Islam tidak mengenal kasta
sehingga walaupun ia habib, ketika ia berkata kasar hingga mencaci seperti menjelek-jelekkan
pemimpin negara dengan kata “banci” dan “goblok” adalah kezaliman yang jelas.
Menyombongkan diri bahkan tidak mau meminta maaf semakin memperjelas bahwa ia
tidak bisa menjadi pelanjut garis perjuangan Nabi Ibrahim AS dan Muhammad SAW
yang menyampaikan ajaran dengan santun dan tanpa caci maki serta hinaan.
Nabi Muhammad SAW mencontohkan
akhlak yang sangat indah ketika beliau berhadapan dengan seorang yahudi yang
selalu melemparinya kotoran. Suatu ketika si yahudi ini tidak melempari kotoran
Nabi Muhammad SAW seperti biasanya sehingga beliau lalu mencari informasi
tentang si yahudi itu dan ternyata dia lagi sakit. Nabi Muhammad SAW ketika
menemui si yahudi itu bukan melakukan tindakan balas dendam, beliau bahkan
menjadi orang pertama yang menjenguknya dan tentunya kunjungan itu dilakukannya
dengan sangat ramah. Karena kebaikan akhlak belaiu, si yahudi ini akhirnya
memeluk islam tanpa balas dendam, tanpa hinaan, dan tanpa cacian.

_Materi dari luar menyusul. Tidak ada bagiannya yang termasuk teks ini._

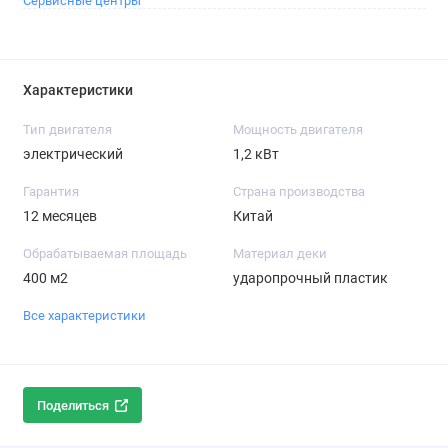
Сервисные центры
Характеристики
Тип двигателя
Мощность двигателя
электрический
1,2 кВт
Гарантия
Страна производства
12 месяцев
Китай
Обрабатываемая площадь
Материал деки
400 м2
ударопрочный пластик
Все характеристики
Поделиться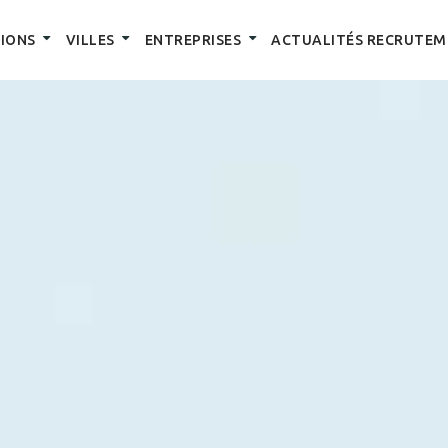
IONS
VILLES
ENTREPRISES
ACTUALITÉS RECRUTEM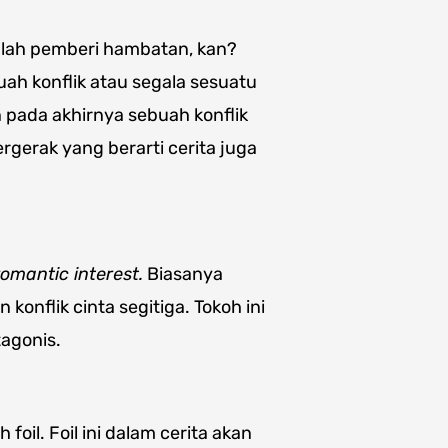
alah pemberi hambatan, kan?
ah konflik atau segala sesuatu
pada akhirnya sebuah konflik
gerak yang berarti cerita juga
romantic interest.
Biasanya
konflik cinta segitiga. Tokoh ini
tagonis.
il. Foil ini dalam cerita akan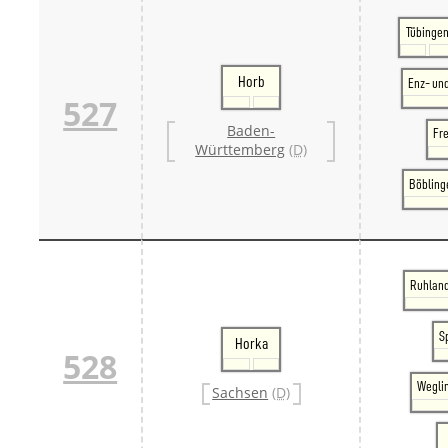
Tübinge
Horb
Enz- un
527
Baden-
Fr
Württemberg
(D)
Böbling
Ruhland
S
Horka
528
Weglin
Sachsen
(D)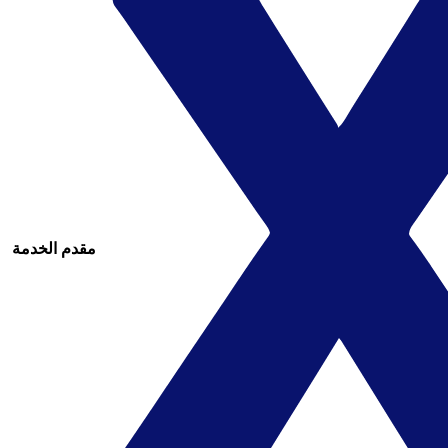
مقدم الخدمة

Sehingga sangat mengherankan jika
ada yang mengaku sebagai habib, tetapi mulutnya penuh dengan caci maki dan
sumpah serapah. Saya tidak tahu mereka belajar dari mana karena Nabi Muhammad SAW
tidak pernah mengajarkan yang demikian. Mungkin saja mereka belajar dari Abu
Lahab yang juga merupakan keturunan Nabi Ibrahim AS tetapi sifatnya zalim,
penuh benci, dan sumpah serapah. Sehingga pantas saja ada yang beranggapan,
mungkin mereka itu penumpang gelap habib karena darah Nabi Muhammad SAW yang
mengalir di tubuhnya sudah tercemar oleh kebencian dan hasad. Islam tidak
mengenal kasta sehingga walaupun anda bergelar habib dan melakukan kezaliman
terhadap orang lain, anda tetap salah dan itu bukan ajaran islam.